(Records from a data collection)
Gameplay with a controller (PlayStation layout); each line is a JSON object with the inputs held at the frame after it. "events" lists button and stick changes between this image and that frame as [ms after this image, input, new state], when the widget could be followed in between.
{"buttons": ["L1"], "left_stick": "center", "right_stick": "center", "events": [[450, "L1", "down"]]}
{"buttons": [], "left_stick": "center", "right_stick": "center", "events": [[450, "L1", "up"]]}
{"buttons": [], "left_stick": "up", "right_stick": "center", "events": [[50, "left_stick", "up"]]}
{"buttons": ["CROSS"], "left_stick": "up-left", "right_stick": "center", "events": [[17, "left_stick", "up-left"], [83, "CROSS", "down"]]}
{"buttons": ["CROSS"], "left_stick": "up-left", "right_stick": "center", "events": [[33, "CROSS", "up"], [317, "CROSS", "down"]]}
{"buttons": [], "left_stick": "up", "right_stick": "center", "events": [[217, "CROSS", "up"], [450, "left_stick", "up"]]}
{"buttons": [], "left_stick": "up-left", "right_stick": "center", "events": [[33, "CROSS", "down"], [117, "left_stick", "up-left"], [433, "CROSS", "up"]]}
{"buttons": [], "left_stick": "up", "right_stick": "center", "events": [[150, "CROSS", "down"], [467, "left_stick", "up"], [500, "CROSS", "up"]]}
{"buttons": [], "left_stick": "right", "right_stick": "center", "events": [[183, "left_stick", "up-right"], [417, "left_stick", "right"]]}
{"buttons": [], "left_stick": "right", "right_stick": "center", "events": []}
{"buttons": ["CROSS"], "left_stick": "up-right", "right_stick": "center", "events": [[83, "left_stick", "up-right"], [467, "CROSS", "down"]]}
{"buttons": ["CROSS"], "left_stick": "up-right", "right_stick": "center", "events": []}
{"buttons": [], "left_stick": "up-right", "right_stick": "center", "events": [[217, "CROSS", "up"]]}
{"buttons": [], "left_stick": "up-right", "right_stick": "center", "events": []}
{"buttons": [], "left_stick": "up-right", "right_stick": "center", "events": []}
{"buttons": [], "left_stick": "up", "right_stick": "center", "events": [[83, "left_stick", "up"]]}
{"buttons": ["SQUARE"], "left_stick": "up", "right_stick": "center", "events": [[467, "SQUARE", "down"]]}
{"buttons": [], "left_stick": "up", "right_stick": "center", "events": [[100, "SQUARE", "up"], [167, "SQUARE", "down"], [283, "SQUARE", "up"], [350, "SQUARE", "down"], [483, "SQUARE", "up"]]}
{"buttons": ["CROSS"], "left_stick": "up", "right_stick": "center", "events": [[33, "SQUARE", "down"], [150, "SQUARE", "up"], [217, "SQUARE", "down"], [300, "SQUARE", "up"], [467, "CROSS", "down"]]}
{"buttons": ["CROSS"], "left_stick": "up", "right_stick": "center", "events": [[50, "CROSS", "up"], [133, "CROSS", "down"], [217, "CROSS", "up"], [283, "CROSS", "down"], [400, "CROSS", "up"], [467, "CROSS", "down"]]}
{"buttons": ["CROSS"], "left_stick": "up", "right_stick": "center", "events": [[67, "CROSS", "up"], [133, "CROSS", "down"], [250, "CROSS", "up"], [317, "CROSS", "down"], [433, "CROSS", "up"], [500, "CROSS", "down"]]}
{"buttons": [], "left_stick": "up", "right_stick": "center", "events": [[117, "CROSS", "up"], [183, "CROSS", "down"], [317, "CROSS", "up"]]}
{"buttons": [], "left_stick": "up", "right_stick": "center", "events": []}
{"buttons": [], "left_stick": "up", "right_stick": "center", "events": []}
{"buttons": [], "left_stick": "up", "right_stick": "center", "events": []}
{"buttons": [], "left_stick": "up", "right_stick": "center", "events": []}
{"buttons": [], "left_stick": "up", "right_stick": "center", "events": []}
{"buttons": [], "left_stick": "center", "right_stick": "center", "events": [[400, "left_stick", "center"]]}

| TASK GOAL |
The records above should be restated word for word in their entirety.

| FINISHED EXERCISE |
Gameplay with a controller (PlayStation layout); each line is a JSON object with the inputs held at the frame after it. "events" lists button and stick changes between this image and that frame as [ms after this image, input, new state], when the widget could be followed in between.
{"buttons": ["L1"], "left_stick": "center", "right_stick": "center", "events": [[450, "L1", "down"]]}
{"buttons": [], "left_stick": "center", "right_stick": "center", "events": [[450, "L1", "up"]]}
{"buttons": [], "left_stick": "up", "right_stick": "center", "events": [[50, "left_stick", "up"]]}
{"buttons": ["CROSS"], "left_stick": "up-left", "right_stick": "center", "events": [[17, "left_stick", "up-left"], [83, "CROSS", "down"]]}
{"buttons": ["CROSS"], "left_stick": "up-left", "right_stick": "center", "events": [[33, "CROSS", "up"], [317, "CROSS", "down"]]}
{"buttons": [], "left_stick": "up", "right_stick": "center", "events": [[217, "CROSS", "up"], [450, "left_stick", "up"]]}
{"buttons": [], "left_stick": "up-left", "right_stick": "center", "events": [[33, "CROSS", "down"], [117, "left_stick", "up-left"], [433, "CROSS", "up"]]}
{"buttons": [], "left_stick": "up", "right_stick": "center", "events": [[150, "CROSS", "down"], [467, "left_stick", "up"], [500, "CROSS", "up"]]}
{"buttons": [], "left_stick": "right", "right_stick": "center", "events": [[183, "left_stick", "up-right"], [417, "left_stick", "right"]]}
{"buttons": [], "left_stick": "right", "right_stick": "center", "events": []}
{"buttons": ["CROSS"], "left_stick": "up-right", "right_stick": "center", "events": [[83, "left_stick", "up-right"], [467, "CROSS", "down"]]}
{"buttons": ["CROSS"], "left_stick": "up-right", "right_stick": "center", "events": []}
{"buttons": [], "left_stick": "up-right", "right_stick": "center", "events": [[217, "CROSS", "up"]]}
{"buttons": [], "left_stick": "up-right", "right_stick": "center", "events": []}
{"buttons": [], "left_stick": "up-right", "right_stick": "center", "events": []}
{"buttons": [], "left_stick": "up", "right_stick": "center", "events": [[83, "left_stick", "up"]]}
{"buttons": ["SQUARE"], "left_stick": "up", "right_stick": "center", "events": [[467, "SQUARE", "down"]]}
{"buttons": [], "left_stick": "up", "right_stick": "center", "events": [[100, "SQUARE", "up"], [167, "SQUARE", "down"], [283, "SQUARE", "up"], [350, "SQUARE", "down"], [483, "SQUARE", "up"]]}
{"buttons": ["CROSS"], "left_stick": "up", "right_stick": "center", "events": [[33, "SQUARE", "down"], [150, "SQUARE", "up"], [217, "SQUARE", "down"], [300, "SQUARE", "up"], [467, "CROSS", "down"]]}
{"buttons": ["CROSS"], "left_stick": "up", "right_stick": "center", "events": [[50, "CROSS", "up"], [133, "CROSS", "down"], [217, "CROSS", "up"], [283, "CROSS", "down"], [400, "CROSS", "up"], [467, "CROSS", "down"]]}
{"buttons": ["CROSS"], "left_stick": "up", "right_stick": "center", "events": [[67, "CROSS", "up"], [133, "CROSS", "down"], [250, "CROSS", "up"], [317, "CROSS", "down"], [433, "CROSS", "up"], [500, "CROSS", "down"]]}
{"buttons": [], "left_stick": "up", "right_stick": "center", "events": [[117, "CROSS", "up"], [183, "CROSS", "down"], [317, "CROSS", "up"]]}
{"buttons": [], "left_stick": "up", "right_stick": "center", "events": []}
{"buttons": [], "left_stick": "up", "right_stick": "center", "events": []}
{"buttons": [], "left_stick": "up", "right_stick": "center", "events": []}
{"buttons": [], "left_stick": "up", "right_stick": "center", "events": []}
{"buttons": [], "left_stick": "up", "right_stick": "center", "events": []}
{"buttons": [], "left_stick": "center", "right_stick": "center", "events": [[400, "left_stick", "center"]]}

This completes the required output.